Introduction
Ensemble methods combine multiple models to improve predictive performance through voting, bagging, and boosting.
Random Forest
from sklearn.ensemble import RandomForestClassifier, RandomForestRegressor
from sklearn.datasets import make_classification
X, y = make_classification(n_samples=100, n_features=4, random_state=42)
rf = RandomForestClassifier(
n_estimators=100,
max_depth=10,
min_samples_split=5,
random_state=42,
n_jobs=-1
)
rf.fit(X, y)
print(f"Feature importances: {rf.feature_importances_}")

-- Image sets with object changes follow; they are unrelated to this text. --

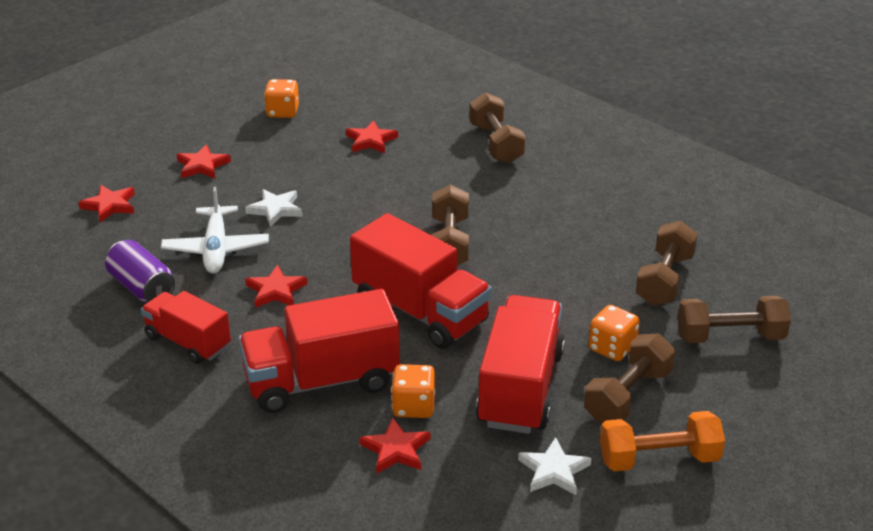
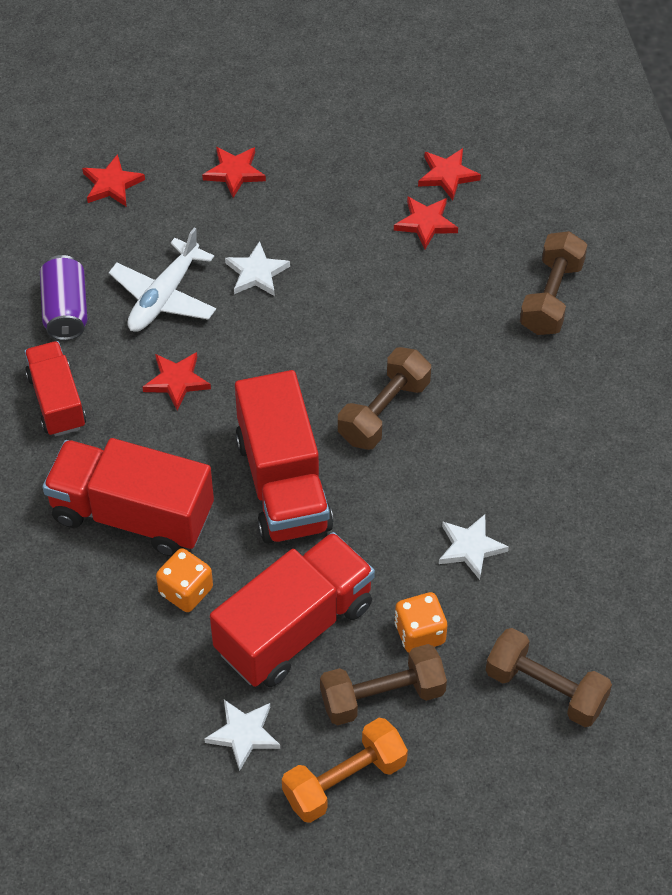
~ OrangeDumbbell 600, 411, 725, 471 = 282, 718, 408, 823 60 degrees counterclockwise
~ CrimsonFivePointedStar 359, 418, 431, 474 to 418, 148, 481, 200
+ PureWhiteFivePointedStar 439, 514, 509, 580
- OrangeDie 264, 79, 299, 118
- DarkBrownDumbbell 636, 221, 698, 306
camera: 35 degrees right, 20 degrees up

print(f"OOB score: {rf.oob_score_}")
Gradient Boosting
from sklearn.ensemble import GradientBoostingClassifier
gb = GradientBoostingClassifier(
n_estimators=100,
learning_rate=0.1,
max_depth=3,
random_state=42
)
gb.fit(X_train, y_train)
pred = gb.predict(X_test)
AdaBoost
from sklearn.ensemble import AdaBoostClassifier
from sklearn.tree import DecisionTreeClassifier
base_estimator = DecisionTreeClassifier(max_depth=1)
ada = AdaBoostClassifier(
estimator=base_estimator,
n_estimators=50,
learning_rate=1.0,
random_state=42
)
ada.fit(X_train, y_train)
Voting Classifier
from sklearn.ensemble import VotingClassifier
from sklearn.linear_model import LogisticRegression
from sklearn.tree import DecisionTreeClassifier
from sklearn.svm import SVC
voting = VotingClassifier(
estimators=[
('lr', LogisticRegression()),
('dt', DecisionTreeClassifier()),
('svm', SVC(probability=True))
],
voting='soft'
)
voting.fit(X_train, y_train)
Practice Problems
- Train random forest with different n_estimators
- Tune gradient boosting learning rate
- Compare hard vs soft voting
- Extract feature importances
- Use OOB score for validation